Размер шрифта
-
+

Белый князь - стр. 4

Иногда Людвик тоже на него поглядывал, точно спрашивал: «Когда это кончится?»

С другой стороны за королём следовал красивый мужчина, с щуплой фигурой, женским милым лицом, чёрными горячими глазами, с живыми и беспокойными движениями. Был это князь Кажко Шчецынский, любимец покойного, воспитанник и внучок.

Этот шёл рассеянно, бросая взгляды то туда, то сюда, а на него с интересом глядели многие. Он был своим – а теперь и он на милости чужаков. Тихо шептали, что королевское завещание, в котором он многих, и этого князя, одарил, Людвик, должно быть, порвал, и не думал исполнить воли умершего.

Дальше шли женщины, все покрытые чёрными накидками. Старая королева, венгерская вдова, дочка Локетка, – впереди. Удивительно было глядеть на неё.

Люди знали и считали её годы; сын, сороколетний муж, тоже ей предшествовал, а королева, если не казалась молодой, по крайней мере хотела ею быть еще.

Действительно, на её лице кое-где вырисовывалось немного морщинок, но лицо было румяное, свежее, белое еще, глаза блестящие, а из-под накидки виднеющиеся волосы не показывали седины. Всё же она хотела в этот день иметь грустное лицо, но не могла. Бросала взгляды туда и сюда, давала знаки, а шла, забываясь, так живо, что каждые несколько шагов, должна была останавливаться, чтобы те, кто ей предшествовал, имели время отдалиться.

Рядом с ней, с застывшим мраморным лицом, с опущенными глазами, медленно шла Казимирова вдова, Ядвига, вся в черном, задумчивая, точно была мыслями не тут уже, но где-то в другом месте.

Две их девочки, панские дочки, плакали и платками закрывали белые личики; бедные сироты всё чаще спотыкались на камнях и шатались…

Вокруг толпилась толпа венгров, которая разговаривала вполголоса на незнакомом языке, показывала пальцами на улицы и дома и не делала себе траура из того, что для них было весельем и развлечением.

А где толпа на них нажимала, они сразу поднимали на неё кулак, хмурили брови и хватались за мечи. Они чувствовали там себя панами.

Перед тремя костёлами процессия, катафалк и толпа останавливались; наконец все устремились в вавельский кафедральный собор. Дорогу на Вавель, замковые дворы, башни, стены – всё уже заполонил народ.

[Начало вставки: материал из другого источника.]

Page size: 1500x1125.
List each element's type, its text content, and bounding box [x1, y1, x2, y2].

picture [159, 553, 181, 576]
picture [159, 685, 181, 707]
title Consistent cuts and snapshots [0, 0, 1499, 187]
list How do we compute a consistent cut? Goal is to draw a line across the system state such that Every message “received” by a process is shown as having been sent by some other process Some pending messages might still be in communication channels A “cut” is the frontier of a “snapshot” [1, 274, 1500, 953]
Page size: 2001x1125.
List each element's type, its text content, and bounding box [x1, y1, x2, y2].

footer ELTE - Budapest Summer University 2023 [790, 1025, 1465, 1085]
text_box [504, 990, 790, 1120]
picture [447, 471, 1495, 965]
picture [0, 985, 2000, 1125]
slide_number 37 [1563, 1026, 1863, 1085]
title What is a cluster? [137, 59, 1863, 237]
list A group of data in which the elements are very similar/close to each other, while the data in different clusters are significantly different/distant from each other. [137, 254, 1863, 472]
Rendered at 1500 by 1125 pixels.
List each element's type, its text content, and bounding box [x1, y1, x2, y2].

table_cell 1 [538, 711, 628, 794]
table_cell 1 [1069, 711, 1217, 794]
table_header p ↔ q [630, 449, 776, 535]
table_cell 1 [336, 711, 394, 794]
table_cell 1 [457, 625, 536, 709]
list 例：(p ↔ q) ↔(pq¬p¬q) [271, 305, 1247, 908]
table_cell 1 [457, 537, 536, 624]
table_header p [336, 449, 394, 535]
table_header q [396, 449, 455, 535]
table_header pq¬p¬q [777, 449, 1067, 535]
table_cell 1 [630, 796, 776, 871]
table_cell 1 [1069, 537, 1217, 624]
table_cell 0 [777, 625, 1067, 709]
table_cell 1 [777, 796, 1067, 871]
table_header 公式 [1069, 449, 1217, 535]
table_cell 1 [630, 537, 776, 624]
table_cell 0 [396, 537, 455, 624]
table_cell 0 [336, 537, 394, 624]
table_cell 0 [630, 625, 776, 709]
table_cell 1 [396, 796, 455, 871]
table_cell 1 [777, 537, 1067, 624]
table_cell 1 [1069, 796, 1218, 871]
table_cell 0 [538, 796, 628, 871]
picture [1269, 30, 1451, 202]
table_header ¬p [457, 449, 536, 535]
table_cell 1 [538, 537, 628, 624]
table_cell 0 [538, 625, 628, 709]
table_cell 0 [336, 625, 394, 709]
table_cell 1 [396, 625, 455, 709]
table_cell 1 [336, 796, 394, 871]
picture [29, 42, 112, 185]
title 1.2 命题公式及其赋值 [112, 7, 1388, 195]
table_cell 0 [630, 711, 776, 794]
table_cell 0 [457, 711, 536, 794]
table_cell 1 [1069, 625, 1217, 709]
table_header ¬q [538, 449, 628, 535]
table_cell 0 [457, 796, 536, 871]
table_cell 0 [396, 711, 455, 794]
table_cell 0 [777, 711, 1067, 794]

В костёл едва впускали самых достойных. Рыцарям приходилось сдерживать напор и каждую минуту доносились приглушенные крики.

Епископ Флориан вышел к большому алтарю, послышалось пение, и вместе с ним ко всем, сколько было алтарей в святыне, приблизись ожидающие капелланы, принося бескровную жертву за душу пану.

Посередине собора на двух серебряных мисках лежали кучки грошей, из которых каждый брал, сколько хотел, и складывал при алтаре за панскую душу. А так как в давке не каждый мог добраться до алтаря, выручало рыцарство, которое несло траурную службу.